▶ _TEXT BLOCK_

We stayed down the street from the museum at a Hampton Inn, which for our visit was clean, spacious, and pleasant, and had an adequate morning breakfast (with waffles!).

Since the museum itself was still officially closed during this event, its normal cafeteria was unavailable. Across the street from CHM is a Starbucks and 7-Eleven (there was also a small Italian restaurant, but it was not open during our visit).

The VCF (Vintage Computer Festival) actually had many exhibits and several talks. There were also vintage books and a consignment area for selling vintage equipment. I was only able to stay for about half a day. Here is a preview of some of the highlights…

BELOW: Apple 1 and Apple 2
Hand assembled by the Legendary Woz himself, the first Apple 1 produced was on display. This particular Apple 1 was given to the LO*OP Center for Liza Loop in 1976. The story is that this Apple 1 did end up having some problems, and Woz later (in 1977) replaced it with an Apple ][ (which that particular one is known to be the 10th one built). These are genuine relics from that pivotal year of 1976/1977 that introduced an affordable general-purpose reprogrammable computer to the home/office. There was also a functional Apple 1 replica connected to a 9-inch TV, demonstrating the amazing “killer app” of displaying a computer generated image on the television (as opposed to receiving a broadcast signal).

If you are interested in helping to digitally catalog and preserve books of this era, refer to (this can even be done remotely).

BELOW: VT100 terminals
These particular terminals were built by Digital Equipment Corporation (DEC) in 1978, and for demonstration are connected to a Raspberry Pi (as “dumb terminals” connect to information systems and have no local processing). Terminals like this were used in libraries to help catalog and search for books. It is interesting to me how in the modern times (2010-2020), we are returning to this paradigm of low-power inexpensive devices (e.g. tablets as “dumb terminals”) and “remote desktop” connecting to more powerful processing systems (these more powerful systems require things like liquid cooling or fans, which are not suitable for more portable or embedded systems). This is now possible since we now have the infrastructure and protocols to wirelessly transmit a relatively massive amount of digital information over many miles, whereas technology of late 1970s/early 1980s was slow proprietary networks limited to a few hundred feet.

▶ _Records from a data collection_
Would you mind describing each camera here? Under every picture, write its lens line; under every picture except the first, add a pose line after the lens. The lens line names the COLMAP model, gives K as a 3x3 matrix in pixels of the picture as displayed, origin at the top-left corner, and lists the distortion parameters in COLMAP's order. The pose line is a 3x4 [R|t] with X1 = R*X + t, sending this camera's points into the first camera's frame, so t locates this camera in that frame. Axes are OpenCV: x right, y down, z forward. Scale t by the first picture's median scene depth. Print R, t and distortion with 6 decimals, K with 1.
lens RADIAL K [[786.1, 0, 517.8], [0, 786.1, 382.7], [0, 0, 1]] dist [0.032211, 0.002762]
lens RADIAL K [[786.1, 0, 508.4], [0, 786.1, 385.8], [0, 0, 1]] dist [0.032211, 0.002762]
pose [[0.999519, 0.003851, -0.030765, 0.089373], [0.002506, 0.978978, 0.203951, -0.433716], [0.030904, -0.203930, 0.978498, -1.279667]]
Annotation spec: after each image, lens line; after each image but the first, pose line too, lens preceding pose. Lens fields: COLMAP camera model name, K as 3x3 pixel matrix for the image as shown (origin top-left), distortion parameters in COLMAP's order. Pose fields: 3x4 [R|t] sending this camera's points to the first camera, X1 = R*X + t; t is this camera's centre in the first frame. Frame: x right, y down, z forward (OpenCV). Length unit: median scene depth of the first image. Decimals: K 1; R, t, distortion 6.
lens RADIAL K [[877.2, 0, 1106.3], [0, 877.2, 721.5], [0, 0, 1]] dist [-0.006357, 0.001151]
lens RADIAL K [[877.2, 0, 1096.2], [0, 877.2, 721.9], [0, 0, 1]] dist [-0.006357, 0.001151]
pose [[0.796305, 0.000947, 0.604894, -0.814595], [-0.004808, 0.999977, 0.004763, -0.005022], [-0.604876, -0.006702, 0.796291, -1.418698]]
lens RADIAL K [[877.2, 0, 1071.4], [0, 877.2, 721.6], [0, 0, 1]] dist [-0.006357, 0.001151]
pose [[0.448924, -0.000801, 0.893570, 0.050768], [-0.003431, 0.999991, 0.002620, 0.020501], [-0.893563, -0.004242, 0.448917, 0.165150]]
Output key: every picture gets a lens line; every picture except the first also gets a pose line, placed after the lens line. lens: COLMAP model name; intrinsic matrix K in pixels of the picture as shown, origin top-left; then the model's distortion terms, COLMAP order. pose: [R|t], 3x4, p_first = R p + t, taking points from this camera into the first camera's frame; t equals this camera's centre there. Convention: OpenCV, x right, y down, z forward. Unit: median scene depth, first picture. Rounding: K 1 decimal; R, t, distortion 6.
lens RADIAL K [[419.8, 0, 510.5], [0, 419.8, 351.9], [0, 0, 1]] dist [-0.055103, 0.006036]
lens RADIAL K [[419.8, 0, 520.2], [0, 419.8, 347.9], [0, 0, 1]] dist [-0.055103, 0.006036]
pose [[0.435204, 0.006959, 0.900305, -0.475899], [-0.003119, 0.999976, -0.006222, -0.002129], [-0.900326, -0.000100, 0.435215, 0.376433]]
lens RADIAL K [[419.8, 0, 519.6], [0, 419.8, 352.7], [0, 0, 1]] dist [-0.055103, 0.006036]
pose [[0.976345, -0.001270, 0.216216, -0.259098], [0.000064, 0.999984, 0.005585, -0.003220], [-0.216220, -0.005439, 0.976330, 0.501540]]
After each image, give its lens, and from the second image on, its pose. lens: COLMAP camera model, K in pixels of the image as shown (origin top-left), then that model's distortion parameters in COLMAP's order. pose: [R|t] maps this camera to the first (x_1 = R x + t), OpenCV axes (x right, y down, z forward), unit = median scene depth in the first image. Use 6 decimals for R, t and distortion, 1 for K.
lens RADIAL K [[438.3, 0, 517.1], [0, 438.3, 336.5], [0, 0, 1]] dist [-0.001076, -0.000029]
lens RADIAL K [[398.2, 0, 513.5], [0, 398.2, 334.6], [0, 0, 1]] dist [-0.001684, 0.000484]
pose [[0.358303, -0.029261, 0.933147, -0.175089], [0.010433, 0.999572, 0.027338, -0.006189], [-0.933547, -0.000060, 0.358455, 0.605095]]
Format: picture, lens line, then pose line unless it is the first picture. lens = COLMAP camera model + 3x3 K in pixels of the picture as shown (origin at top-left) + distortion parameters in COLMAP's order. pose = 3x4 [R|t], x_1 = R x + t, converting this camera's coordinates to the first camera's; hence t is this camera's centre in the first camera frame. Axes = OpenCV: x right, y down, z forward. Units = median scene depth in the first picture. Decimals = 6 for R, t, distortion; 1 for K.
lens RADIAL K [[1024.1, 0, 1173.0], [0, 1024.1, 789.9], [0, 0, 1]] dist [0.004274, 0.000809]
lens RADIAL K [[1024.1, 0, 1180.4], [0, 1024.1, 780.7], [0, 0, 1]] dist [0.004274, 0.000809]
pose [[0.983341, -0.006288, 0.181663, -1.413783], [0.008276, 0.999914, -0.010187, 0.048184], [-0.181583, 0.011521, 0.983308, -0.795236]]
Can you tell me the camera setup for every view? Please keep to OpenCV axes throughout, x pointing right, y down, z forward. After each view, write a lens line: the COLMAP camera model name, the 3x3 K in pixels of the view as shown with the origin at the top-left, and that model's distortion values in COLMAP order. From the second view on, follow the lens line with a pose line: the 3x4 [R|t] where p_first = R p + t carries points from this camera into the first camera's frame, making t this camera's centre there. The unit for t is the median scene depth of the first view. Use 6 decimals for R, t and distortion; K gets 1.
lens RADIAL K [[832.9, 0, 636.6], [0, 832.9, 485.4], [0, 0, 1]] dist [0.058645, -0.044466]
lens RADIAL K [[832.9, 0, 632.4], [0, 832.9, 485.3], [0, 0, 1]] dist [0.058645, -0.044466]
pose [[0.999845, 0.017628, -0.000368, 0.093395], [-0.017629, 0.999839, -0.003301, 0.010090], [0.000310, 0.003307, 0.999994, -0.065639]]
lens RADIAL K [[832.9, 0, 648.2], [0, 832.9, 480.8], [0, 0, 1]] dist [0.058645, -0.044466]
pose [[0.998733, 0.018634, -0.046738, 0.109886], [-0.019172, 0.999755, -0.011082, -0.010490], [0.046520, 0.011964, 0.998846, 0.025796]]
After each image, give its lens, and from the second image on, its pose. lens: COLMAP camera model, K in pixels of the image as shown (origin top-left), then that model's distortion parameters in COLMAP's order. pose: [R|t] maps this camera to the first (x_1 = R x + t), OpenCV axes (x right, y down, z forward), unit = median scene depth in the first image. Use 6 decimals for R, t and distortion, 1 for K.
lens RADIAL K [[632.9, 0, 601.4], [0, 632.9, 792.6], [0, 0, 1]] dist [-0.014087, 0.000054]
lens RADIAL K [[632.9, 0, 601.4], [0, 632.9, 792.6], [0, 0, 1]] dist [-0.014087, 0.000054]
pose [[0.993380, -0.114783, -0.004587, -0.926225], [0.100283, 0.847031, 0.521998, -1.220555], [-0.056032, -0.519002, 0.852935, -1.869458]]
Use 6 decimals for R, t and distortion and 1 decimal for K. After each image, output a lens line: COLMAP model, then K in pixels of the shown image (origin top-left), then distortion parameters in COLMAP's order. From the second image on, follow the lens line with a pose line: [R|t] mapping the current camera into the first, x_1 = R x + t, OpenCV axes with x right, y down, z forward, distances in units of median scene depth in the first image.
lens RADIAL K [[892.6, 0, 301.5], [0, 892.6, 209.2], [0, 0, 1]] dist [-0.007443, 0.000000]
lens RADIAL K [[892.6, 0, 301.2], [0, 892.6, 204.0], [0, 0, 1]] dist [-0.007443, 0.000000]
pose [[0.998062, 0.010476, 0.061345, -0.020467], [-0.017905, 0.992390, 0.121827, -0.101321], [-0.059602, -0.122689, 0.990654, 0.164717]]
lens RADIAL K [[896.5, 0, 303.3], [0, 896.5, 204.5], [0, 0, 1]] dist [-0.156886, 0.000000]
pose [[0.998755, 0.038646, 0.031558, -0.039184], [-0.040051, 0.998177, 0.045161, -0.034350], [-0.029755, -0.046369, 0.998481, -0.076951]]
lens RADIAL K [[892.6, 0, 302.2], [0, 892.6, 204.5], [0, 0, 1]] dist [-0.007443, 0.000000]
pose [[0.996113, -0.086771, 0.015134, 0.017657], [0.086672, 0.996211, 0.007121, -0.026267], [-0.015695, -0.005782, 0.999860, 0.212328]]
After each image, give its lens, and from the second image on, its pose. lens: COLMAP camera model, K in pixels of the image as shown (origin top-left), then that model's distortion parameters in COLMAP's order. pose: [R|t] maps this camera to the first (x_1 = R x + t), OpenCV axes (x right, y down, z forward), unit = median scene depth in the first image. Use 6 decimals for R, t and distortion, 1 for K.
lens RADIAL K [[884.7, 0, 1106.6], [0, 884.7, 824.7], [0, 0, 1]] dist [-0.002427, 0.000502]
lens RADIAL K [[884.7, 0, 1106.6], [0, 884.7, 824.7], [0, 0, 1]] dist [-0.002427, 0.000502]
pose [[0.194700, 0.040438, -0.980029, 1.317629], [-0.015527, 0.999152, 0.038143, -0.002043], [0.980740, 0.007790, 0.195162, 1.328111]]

▶ _ASSIGNMENT 1_
In the festival write-up, what was the working Apple 1 replica hooked up to?
▶ _ASSIGNMENT 2_
Write out the stretch of the festival write-up from "Since the museum" through "during our visit).", replacing "Starbucks" with "coffee shop".
▶ _ASSIGNMENT 3_
Pick up the festival write-up after its last sentence and keep it going.

▶ _WRITTEN RESPONSE 1_
A 9-inch TV.

▶ _WRITTEN RESPONSE 2_
Since the museum itself was still officially closed during this event, its normal cafeteria was unavailable. Across the street from CHM is a coffee shop and 7-Eleven (there was also a small Italian restaurant, but it was not open during our visit).

▶ _WRITTEN RESPONSE 3_
I appreciated how in many presentations, the equipment was presented both “with case on” and “without case” to show the inside arrangement of components.

BELOW: ACORN (from the UK!)
Demonstration of the Econet setup from around 1982-1984, which was an affordable way to network many machines together that was very popular in schools of the UK. This is a very charming ecosystem in terms of both the practical hardware and quality operating system. The first version of the famous game Elite was developed on an Acorn system. Acorn received the Queen’s Award for Technology for the BBC Micro in 1984 (a system that arose essentially in response to a BBC Documentary, The Mighty Micro, and the UK Department of Education computer literacy programs).

The legacy of Acorn is related to ARM processors (see Archimedes), which have a large appeal in embedded systems (but is now being re-considered for desktop computing, via the Macs “M1” CPU).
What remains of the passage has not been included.